August 22, 2006

And To My Right

When I left my home town (Big Flats, you guess the state, no cheating) to go to college, it was the first time in my life that I'd ever been an unknown. Or at least it felt that way. Growing up in a town of 1400 human souls meant that privacy was something of a thought experiment, and rather than reveling in my newfound frosh anonymity, I was downright crabby about it. I didn't like feeling unmoored, and maybe that's why the idea of becoming a student tour guide was so appealing to me. (That, or the fact that some kind student took pity on us when we visited my not-yet-alma-mater on a Saturday afternoon without calling ahead, and gave us a tour out of the goodness of his heart.)

The rule was that you were supposed to be a tour guide only after you'd been on campus for a year; I talked them into letting me do it my second semester. (This was remarkably similar to my campaign to get the local B. Dalton's to give me a job while I was in high school despite their manager's strict policy against hiring high school students. Apparently, the best way to get me to do something is to tell me I'm not allowed to.)

Anyway, I loved it. LOVED it. I had the time of my life being a tour guide, and got really good at walking backwards. Like poetry and singing, it quickly became something that I felt "bitten" by.

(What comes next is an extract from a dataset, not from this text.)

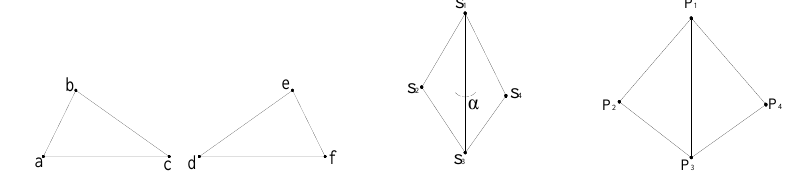
Fig. 2. Recessive deformation of triangles. Fig. 3. Expanded deformation between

Unlike poetry and singing, though, there are not a lot of opportunities for honing one's tour guide skills once you're an adult. Docent was about the closest I could think of, but I think I'm probably too loud for that gig. Plus the name doesn't sound cool. Docent. There's got to be a better word.

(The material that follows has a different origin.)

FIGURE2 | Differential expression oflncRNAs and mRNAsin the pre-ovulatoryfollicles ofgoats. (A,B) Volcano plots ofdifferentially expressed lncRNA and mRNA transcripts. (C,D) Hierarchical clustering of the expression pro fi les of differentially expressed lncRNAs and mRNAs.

Then I found out that the local historical society does walking tours of our town on weekends. But I had just moved here, and felt manifestly unqualified. Especially because I was still driving down to Philaldelphia every weekend, spiritual foot-dragger that I am. And then there was that whole parenthood thing.

Well, my friends, this past weekend I finally took myself over to the historical society and signed up to join a walking tour. And within about five minutes I was thinking, "I could DO this!" Within half an hour I was thinking about ways I could learn more cool things to add to the spiel. The next day my
extremely cool artist friend K helpfully took this picture to prove that yes, I can still walk backwards! And today I downloaded the volunteer form from the historical society's website.

All of which is to say, I do believe I am finally going to get to scratch that itch again!

(And if you'd like to see
what some other women have to say
about "scratch," head on over to Mama Says Om for some great reading!)


Waya said...

That's great!! You look like a pro in that pix!!

juliloquy said...

Big Flats sounds like Nebraska to me. Am I right?

Let us know your tour guide schedule--maybe we can drop in some weekend!

jaxter said...

Oh, you have the job hands down - you will be the star and everybody will want you as their tour giude, at least if they have any sense.

Shelley said...

Thanks for the kind and supportive comments, y'all.

And nope, Julie, it's not Nebraska. But you & Schmoo and HPR can for sure come on a tour. Soon as I learn all those dates!

rose colored glasses said...


Shelley said...

Nope, not Montana. Declared a federal disaster area in the early 70's, courtesy of Hurricane Agnes... any more guesses?